Starting to plan the next Big Trip...Australia/New Zealand: Jan/Feb 2007.
Friend Hank in CA has been there. He warns: "Be careful about New Zealand, Mare. It suits you. You may never want to come back."
Maybe so. The world is a wide, wide place, and I have lived my life backwards. At an earlier age I nursed and lost loved ones, helped raise children not my own, fostered lost people in the attic of my home so they could figure out the next path to take. Now all that is finished, and I feel free to travel about with my life in tow. At almost 51, I have learned the deep lesson that I have nothing to lose. Here's a secret: none of us do. What we think is loss is just a swift kick in the pants to set us towards something unseen. In this black and white world, the grey of the unknown is so much more interesting.
The other evening, in Henry Miller's Stand Still Like the Hummingbird, I read about a man named George Dibbern. He was a German who, in 1930, got in a thirty-two foot boat and sailed alone to New Zealand, leaving his wife (who urged him to go) and family forever. Miller wrote:
"There is no hope for him in Germany; he is not herd-like enough to be a good Communist, or militarist enough to be a good Nazi. He has had it out with himself and he has decided he will not be a living corpse."
It took Dibbern five years to reach New Zealand. In the middle of the ocean, he threw most of the books he brought with him overboard, and relied on his own thoughts. And he started writing a book, eventually published in 1941, called Quest.
Dibbern wrote: "How much we talk about freedom, we who are so unfree, how much we talk about Christianity, when all our nations seem to cry of service to other gods! It may be in the end as it is with me. A careless remark about going to sea in my small boat finally forced me to eat my own words, or sail."

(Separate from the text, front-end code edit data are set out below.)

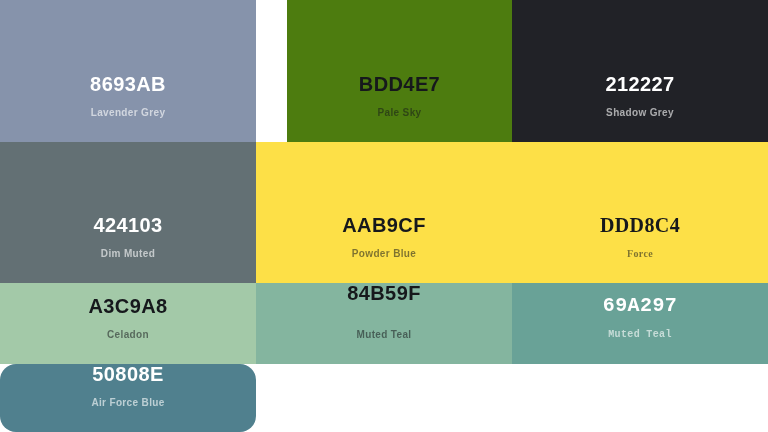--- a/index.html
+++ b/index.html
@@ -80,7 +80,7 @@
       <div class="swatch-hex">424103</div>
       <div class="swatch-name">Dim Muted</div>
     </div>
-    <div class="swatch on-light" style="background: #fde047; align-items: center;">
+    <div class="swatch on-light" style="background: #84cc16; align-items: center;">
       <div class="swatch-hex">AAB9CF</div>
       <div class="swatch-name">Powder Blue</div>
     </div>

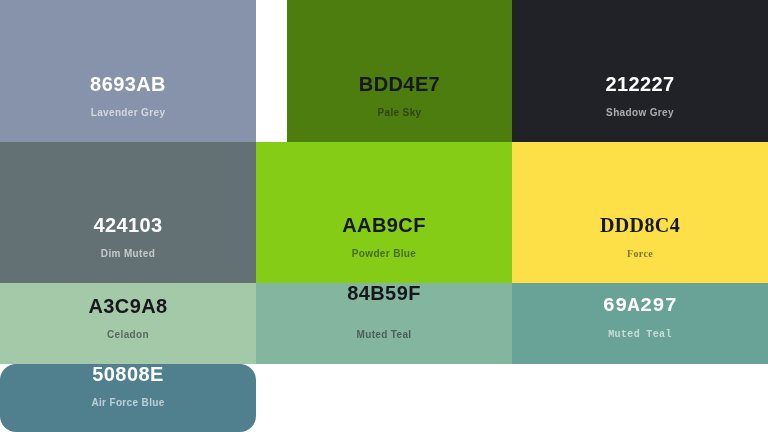--- a/index.html
+++ b/index.html
@@ -84,7 +84,7 @@
       <div class="swatch-hex">AAB9CF</div>
       <div class="swatch-name">Powder Blue</div>
     </div>
-    <div class="swatch on-light" style="background: #fde047; font-family: Liberation Serif, serif;">
+    <div class="swatch on-light" style="background: #3b82f6;">
       <div class="swatch-hex">DDD8C4</div>
       <div class="swatch-name">Force</div>
     </div>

Dibbern wrote more: "When a soldier gets his marching orders he just goes, he doesn't know where, or for how long, or if he will ever come back again. Nobody ever questions it, or objects, or thinks it's queer; but if one follows one's own God, one's conscience, everybody objects - strange, how little man belongs to himself, how much he is yet the community's property."
Dibbern is a Taoist, methinks. "Pain is what ultimately brings home the lesson," he wrote. Miller concurs: "Some may think that Dibbern was unadaptable, a man unfit for human society. This is not true. If anything, it is society which is unfit to accommodate itself to a man like Dibbern. These men are far ahead of society; their tragedy is that they are condemned to wait for others to catch up."
Yet one of the most interesting statements Dibbern writes:
"One's greatest security is to be loved. Banks fail, love never," he says.
I've been told this traveling bug of mine is "running away," that it is "immature," that I should be "settled." Believe me, I have stepped up to the plate more than once, and have embraced enough maturity to last a couple of lifetimes. No more maturity in this one. You can have mine. I don't need it anymore.